1
$\begingroup$

For a normal approximation of the binomial to be valid,

$np > 5$

$n(1 - p) > 5$

What is the algebraic proof for this and where does the $5$ come from?

  • 0
    There is no proof. I imagine that beyond, the global error is very acceptable, less, say, than 1%.2017-01-19
  • 0
    A very interesting article on this subject is here: http://stochastik-in-der-schule.de/sisonline/struktur/jahrgang21-2001/heft1/2001-1_Eich.pdf Beware, it's written in German.2017-01-19
  • 0
    Interestingly enough, that article seems to refer to a different rule of thumb, namely that the approximation is *sufficiently accurate* when $np (1 - p) \gt 9$.2017-01-19

1 Answers 1

1

As @JeanMarie Comments, there is no proof. This is a very rough rule-of-thumb. I suppose it survives because it is considered 'easier to remember' than better criteria. (And it is a little better if you use 10 instead of 5.) You can see a discussion of several better 'rules' in the Wilipedia article on 'binomial distribution' under normal approximation.

Especially for small $n,$ a major consideration is that normal approximation to normal works best for $p$ near 1/2, so that the binomial is nearly symmetrical, and thus easier to approximate with the symmetrical normal.

One of the easiest to remember of the better rules is to have both $np/q > 9$ and $nq/p > 9,$ where $q = 1-p.$ This ensures that binomial values in $[0,n]$ correspond to standard normal values in $(-3,3)$.

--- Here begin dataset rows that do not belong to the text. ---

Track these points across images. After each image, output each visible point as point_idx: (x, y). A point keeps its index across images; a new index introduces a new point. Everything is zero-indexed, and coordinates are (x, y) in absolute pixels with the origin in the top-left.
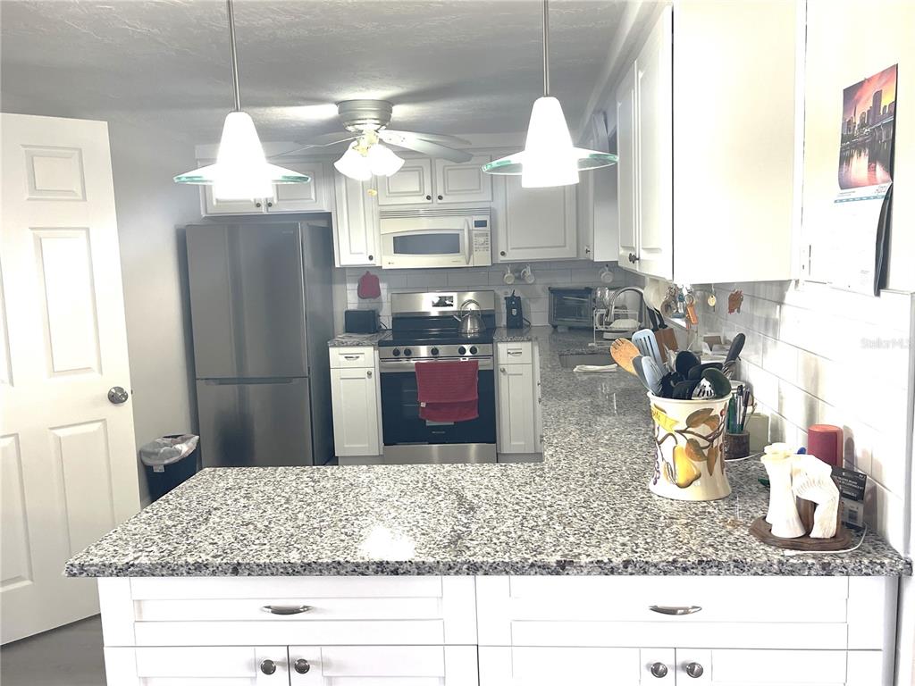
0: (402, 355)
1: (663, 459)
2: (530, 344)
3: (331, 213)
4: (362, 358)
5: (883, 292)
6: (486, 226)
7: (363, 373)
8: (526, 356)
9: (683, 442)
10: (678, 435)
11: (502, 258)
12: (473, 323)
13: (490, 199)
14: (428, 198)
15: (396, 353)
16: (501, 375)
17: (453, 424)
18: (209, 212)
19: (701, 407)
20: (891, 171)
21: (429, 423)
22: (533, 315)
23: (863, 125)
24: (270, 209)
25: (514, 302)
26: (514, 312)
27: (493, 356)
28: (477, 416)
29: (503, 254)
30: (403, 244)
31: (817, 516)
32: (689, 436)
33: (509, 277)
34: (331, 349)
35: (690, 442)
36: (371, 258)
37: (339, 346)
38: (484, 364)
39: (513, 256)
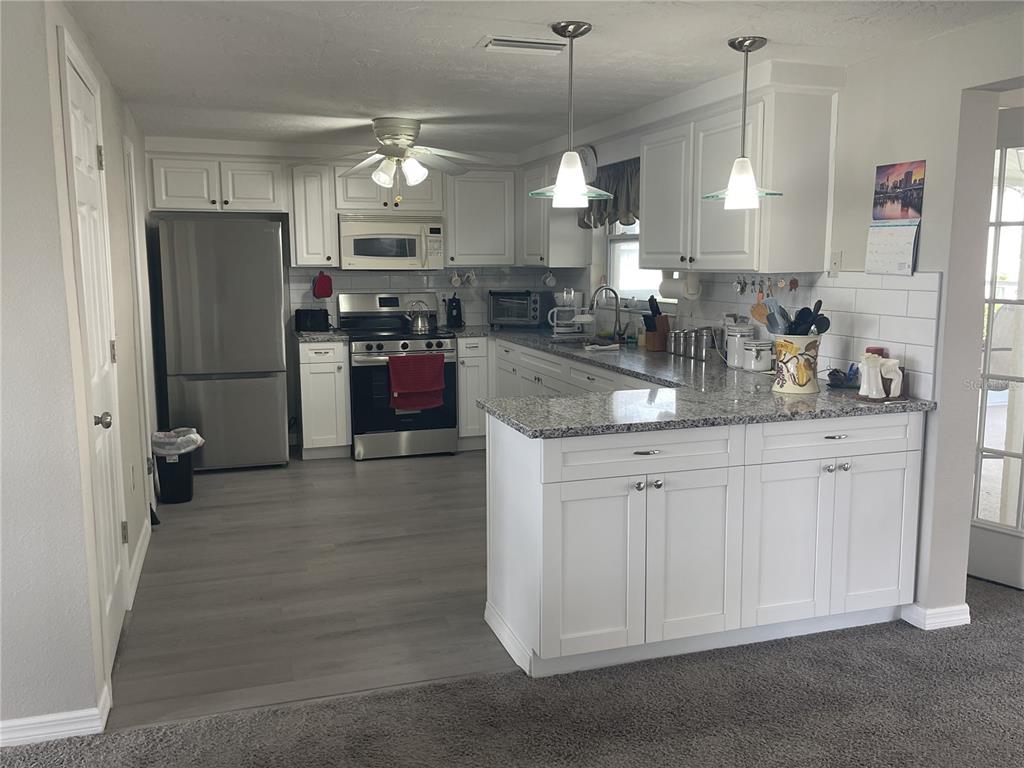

With the current wide availability of statistical software, there is seldom a reason in practice to use a normal approximation. For example, if $X \sim Binom(100, 0.1),$ then the exact value of $P(X \le 5) = 0.0576$ can be obtained in R statistical software as follows:

pbinom(5, 100, .1)
## 0.05757689

But about the most accurate normal approximation with the usual method (including continuity correction) is 0.0668, obtained by:

n = 100;  p = .1;  q = 1-p
mu = n*p;  sg = sqrt(n*p*q)
pnorm(5.5, mu, sg)
## 0.0668072

Generally, it is not prudent to expect more than two-place accuracy for a normal approximation, although there are even cases that violate rules of thumb and still give surprisingly good results. Consider $P(X = 2) = P(1.5 < X \le 2.5) = 3/8 = 0.3750,$ with $X \sim Binom(3, 1/2)$. The normal approximation with continuity correction gives 0.3759.

n = 3;  p = .5;  q = 1-p
mu = n*p;  sg = sqrt(n*p*q)
diff(pnorm(c(1.5,2.5), mu, sg))
## 0.3758935

Reference: J. Pitman: Probability, Springer, 1993 gives a more sophisticated and accurate method of normal approximation than the one in general use.

  • 1
    I got it now: $np > 9q$, and because $q \leq 1, np > 9$, or $np \geq 10$. If we dumb it down to $2$ standard deviations, $np \geq 5$. Thanks for the insight!2017-01-23
  • 1
    Great! Wish I'd said that.2017-01-23